This article has provided a general overview of the complex cultural processes through which severe brain aging has been shaped into an internationally known 123 430 Cult Med Psychiatry (2011) 35:417–435 disease category called ‘‘Alzheimer’s-type dementia’’ and tracked the evolution of the AD and related classifications in the DSM. If the history of AD tells us anything, it is that the quest for scientific truth is an ongoing process that is surely subject to the vicissitudes of historical and cultural circumstance.
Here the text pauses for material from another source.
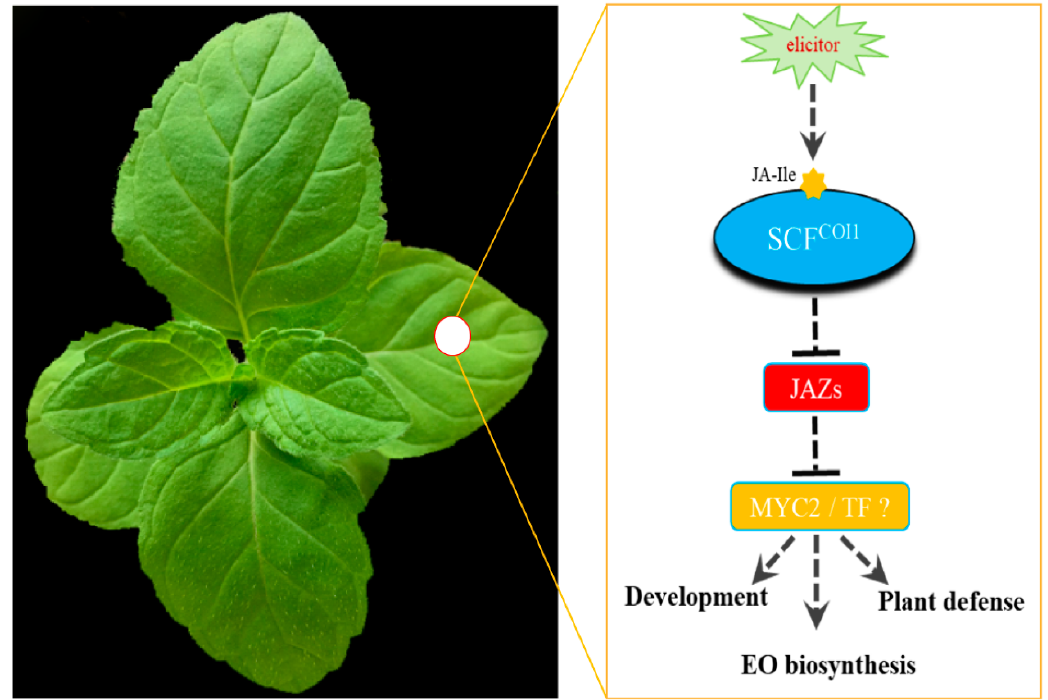
Figure 10. A proposed working model of how JA signaling module regulates diverse biological processes in response to JA signaling in M. canadensis . A simple model showing the putative role of the JA signaling module in controlling diverse biological processes in M. canadensis . McCOI1, a homolog of the Arabidopsis F-box protein CORONATINE INSENSITIVE 1 (AtCOI1) (Xie et al., 1998), acts as a putative receptor for the active molecule JA-isoleucine (JA-Ile). Introduction of the exogenous elicitor induces the production of JA-Ile, which is perceived by McCOI1 to form the activated McCOI1-JA-Ile complex that subsequently interacts with the repressor, JASMONATE ZIM DOMAIN (JAZ) proteins, and represses its transcriptional inhibitory ability by degradation of McJAZ proteins through the SCF COI1 -dependent 26S proteasome pathway (Chini et al., 2007; Howe et al., 2018). Next, degradation of the McJAZ proteins relieves repression of downstream transcription factors (TFs) including unidentified McMYC2 or other McTFs, which are involved in regulating plant development, plant defense, and essential oil (EO) biosynthesis in M. canadensis . A photograph of normal growing M. canadensis was used as the model; shown at left.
With the DSM-V due for publication in two years, the culturally salient question remains: To what extent ought Western culture continue medicalizing the continuum of brain aging and creating specific thresholds of disease given both the heterogeneity and the attendant social meanings of conditions such as AD and other forms of cognitive and functional loss? The publication of the DSM-V in 2013 will be revealing not only of the evolution of our psychiatric classifications, but also of our values as a culture. Once again, we will bear witness to how the Western biomedical system reflects Western society at large. Although we have described the history of the evolution of terms for dementia with one eye to objectivity, we ourselves end up rather fundamental critics. It is not at all clear to us that the medicalization of brain aging is serving society well today or in the future, particularly if biologization continues. The demographic and economic pressures described above are driving many countries to develop national dementia strategies. We can hope for a more enlightened view of health and cognitive health as more than the product of genes and biomarkers and the province of drug therapies. Embedded in the history and conceptual evolution of dementia terminology are seeds of humility about the power of science and lessons about the power of caring. Dementia challenges us to understand more deeply what it means to age and eventually die as a human being in community and exposes the limits of our understanding of our own embodied brains and individual autonomy.

Note

1. The silver precipitation technique, in which individual nerve and cell structures were fixed and preserved for histopathological inquiry, was originated by the Italian scientist Camillo Golgi in 1873 and modified by the Spanish neurologist and photographer Santiago Ramon y Cajal. Both scientists shared the Nobel Prize for medicine in 1906 for their work on the structure of the nervous system.